▶ _Estratto selezionato_
•••••

Secondo un primo orientamento, si tratta di nullità relativa che deve essere eccepita, a pena di decadenza, entro il termine di cui all’art. 491, subito dopo compiuto per la prima volta l’accertamento della costituzione delle parti (Sez. 5, 34515/2014). Secondo altro orientamento, l’inosservanza è riconducibile alle nullità di ordine di generale di cui all’art. 178, lett. c), a cosiddetto regime intermedio, sicché può essere dedotta, ai sensi dell’art. 180, prima della deliberazione della sentenza di primo grado (Sez. 6, 2382/2017).

Il decreto di irreperibilità emesso dal PM per la notificazione dell’avviso di conclusione delle indagini preliminari, ex art. 415-bis vale anche ai fini della notifica del decreto di citazione a giudizio (SU, 24527/2012).

•••••

Voci di dati estratte:
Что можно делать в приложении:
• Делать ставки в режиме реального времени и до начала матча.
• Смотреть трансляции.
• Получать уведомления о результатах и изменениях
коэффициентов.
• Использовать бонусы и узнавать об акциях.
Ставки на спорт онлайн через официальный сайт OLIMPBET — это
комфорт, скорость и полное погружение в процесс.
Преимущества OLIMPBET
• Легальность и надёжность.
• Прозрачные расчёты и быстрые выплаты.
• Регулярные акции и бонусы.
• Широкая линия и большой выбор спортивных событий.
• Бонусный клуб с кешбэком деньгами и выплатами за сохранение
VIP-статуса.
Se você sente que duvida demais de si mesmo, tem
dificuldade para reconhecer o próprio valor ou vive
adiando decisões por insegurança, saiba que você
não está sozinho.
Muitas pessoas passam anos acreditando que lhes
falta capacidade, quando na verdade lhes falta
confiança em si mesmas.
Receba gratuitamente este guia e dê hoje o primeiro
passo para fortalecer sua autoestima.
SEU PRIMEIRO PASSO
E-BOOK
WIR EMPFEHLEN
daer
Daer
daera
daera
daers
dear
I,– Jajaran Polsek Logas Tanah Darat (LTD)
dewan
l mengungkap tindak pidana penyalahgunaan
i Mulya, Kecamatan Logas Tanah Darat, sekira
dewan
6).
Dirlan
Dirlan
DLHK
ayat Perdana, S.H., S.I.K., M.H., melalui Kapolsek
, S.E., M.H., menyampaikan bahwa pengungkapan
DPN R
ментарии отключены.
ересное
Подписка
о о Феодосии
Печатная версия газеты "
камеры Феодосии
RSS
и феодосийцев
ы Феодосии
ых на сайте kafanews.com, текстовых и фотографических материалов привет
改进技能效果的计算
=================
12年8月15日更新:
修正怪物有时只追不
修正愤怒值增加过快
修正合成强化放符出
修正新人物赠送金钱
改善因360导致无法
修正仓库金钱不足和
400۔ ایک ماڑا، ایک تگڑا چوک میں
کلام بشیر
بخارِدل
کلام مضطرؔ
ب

•••••

▶ _Esercizi da svolgere_
• A. Secondo l'estratto, entro quale momento la nullità a regime intermedio può essere dedotta ai sensi dell'art. 180?
• B. Riscrivi in forma di elenco il paragrafo dell'estratto che inizia con "Secondo un primo orientamento", mantenendone i fatti principali.
• C. Trascrivi senza modifiche il tratto dell'estratto che va da "Secondo un primo" fino a "(Sez. 6, 2382/2017).".

▶ _Risultati per esercizio_
• A. Prima della deliberazione della sentenza di primo grado.

• B.
- Primo orientamento (Sez. 5, 34515/2014): è una nullità relativa. Deve essere eccepita, a pena di decadenza, entro il termine dell'art. 491, subito dopo il primo accertamento della costituzione delle parti.
- Altro orientamento (Sez. 6, 2382/2017): l'inosservanza rientra tra le nullità generali dell'art. 178, lett. c), a regime intermedio. Può essere dedotta, ai sensi dell'art. 180, prima della deliberazione della sentenza di primo grado.

• C.
Secondo un primo orientamento, si tratta di nullità relativa che deve essere eccepita, a pena di decadenza, entro il termine di cui all’art. 491, subito dopo compiuto per la prima volta l’accertamento della costituzione delle parti (Sez. 5, 34515/2014). Secondo altro orientamento, l’inosservanza è riconducibile alle nullità di ordine di generale di cui all’art. 178, lett. c), a cosiddetto regime intermedio, sicché può essere dedotta, ai sensi dell’art. 180, prima della deliberazione della sentenza di primo grado (Sez. 6, 2382/2017).